とはいえ、抗体薬の報告は多く、デピュルマグの副作用で充血した目の場合はタクスリムス点眼が必要だが、そこまで考えて点眼薬を処方する眼科医はいないから共有する必要があるという意見があった。
ここにきているドクターは治療ということに真剣に考えているなあと体感した。 学会にくるようなドクターだからそうでしょうけど。
菌関係の話も実におもろしい話があった。
乳酸菌のKB131がIL4,IL12,IL6を動かしているという報告があった。 確実に免疫と腸環境は関連ありますよね。
體のフローラは皮膚、口腔内、腸内とありますが、子宮は無菌と言われてたが、どうもそうではなくて、子宮フローラがあることが分かったそうです。
妊娠を機にベーチェット病を発症する場合があるが、Th17が動いているとのこと。
(Th17:炎症反応の調節 細菌・真菌感染の防御 自己免疫疾患との関連)
強皮症も治療方法があまりないが、コラーゲン繊維と石灰化があるそうだ。 まあそうだろうなあ。
自己免疫疾患、NXPー2抗体とか難しいこと言っているが、抗原抗体反応だろうな。
全身性強皮症は喫煙者に起こる血管炎、局所性強皮症、肺非結核性抗酸菌症は体温のことは何も言っていないが、低体温症をおこしているのかと推察した。
あと1つそんな療法があったのかというのはUVB線を照射する療法。 アトピー、乾癬などで保険適用となっているそうだ。 週1の療法は必要だそうだ。
この話から最近の子供は日に当たっていないかもしれないですね。 日光はビタミンDの生成だけではないのかと。
あとは以前から言っていた體から出るごみについてこれじゃないかと思える報告があった。
それは抗リン脂質抗体症候群という疾病。 この疾病は血液が固まりやすくなり、動脈塞栓、静脈塞栓を繰り返す。

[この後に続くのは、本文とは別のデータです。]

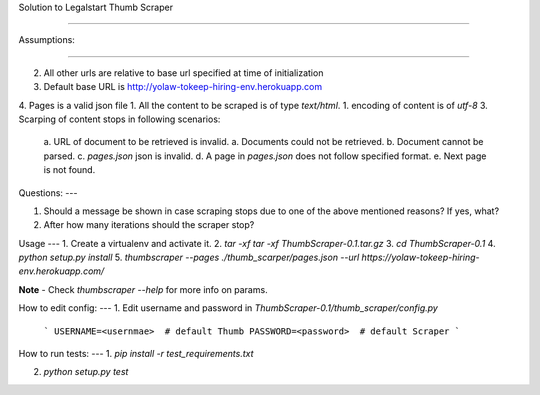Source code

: 
Solution to Legalstart Thumb Scraper

----


Assumptions:

----

2. All other urls are relative to base url specified at time of initialization
3. Default base URL is http://yolaw-tokeep-hiring-env.herokuapp.com
4. Pages is a valid json file
1. All the content to be scraped is of type `text/html`.
1. encoding of content is of `utf-8`
3. Scarping of content stops in following scenarios:
   a. URL of document to be retrieved is invalid.
   a. Documents could not be retrieved.
   b. Document cannot be parsed.
   c. `pages.json` json is invalid.
   d. A page in `pages.json` does not follow specified format.
   e. Next page is not found.


Questions:
---

1. Should a message be shown in case scraping stops due to one of the above mentioned reasons? If yes, what?
2. After how many iterations should the scraper stop?

Usage
---
1. Create a virtualenv and activate it.
2. `tar -xf tar -xf ThumbScraper-0.1.tar.gz`
3. `cd ThumbScraper-0.1`
4. `python setup.py install`
5. `thumbscraper --pages ./thumb_scarper/pages.json --url https://yolaw-tokeep-hiring-env.herokuapp.com/`

**Note** - Check `thumbscraper --help` for more info on params.

How to edit config:
---
1. Edit username and password in `ThumbScraper-0.1/thumb_scraper/config.py`
   ```
   USERNAME=<usernmae>  # default Thumb
   PASSWORD=<password>  # default Scraper
   ```

How to run tests:
---
1. `pip install -r test_requirements.txt`

2. `python setup.py test`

脳梗塞の原因にもなる。 心臓弁膜症、皮疹、血小板症、腎障害、神経症状がでるそうだ。
リン脂質は細胞膜が供給源なのでリン脂質の代謝がうまくいかず抗リン脂質になりごみ化して抗原抗体反応を起こしているのではないかと。 これで若い人の脳梗塞とか起こるのは不思議だったが、これで説明できるのでしょう。
今回の参加で、腸内フローラがアトピーなどの皮膚炎に影響していること。 これには乳酸菌など腸内フローラを整えることが必要。
あとは日光浴をすること。病院に行って紫外線療法を受けるまでもない。
以上の2点が小児のアトピーに必要なことだと判明した。
今回も大変勉強になった。 今度は自己免疫、免疫不全学会に参加予定。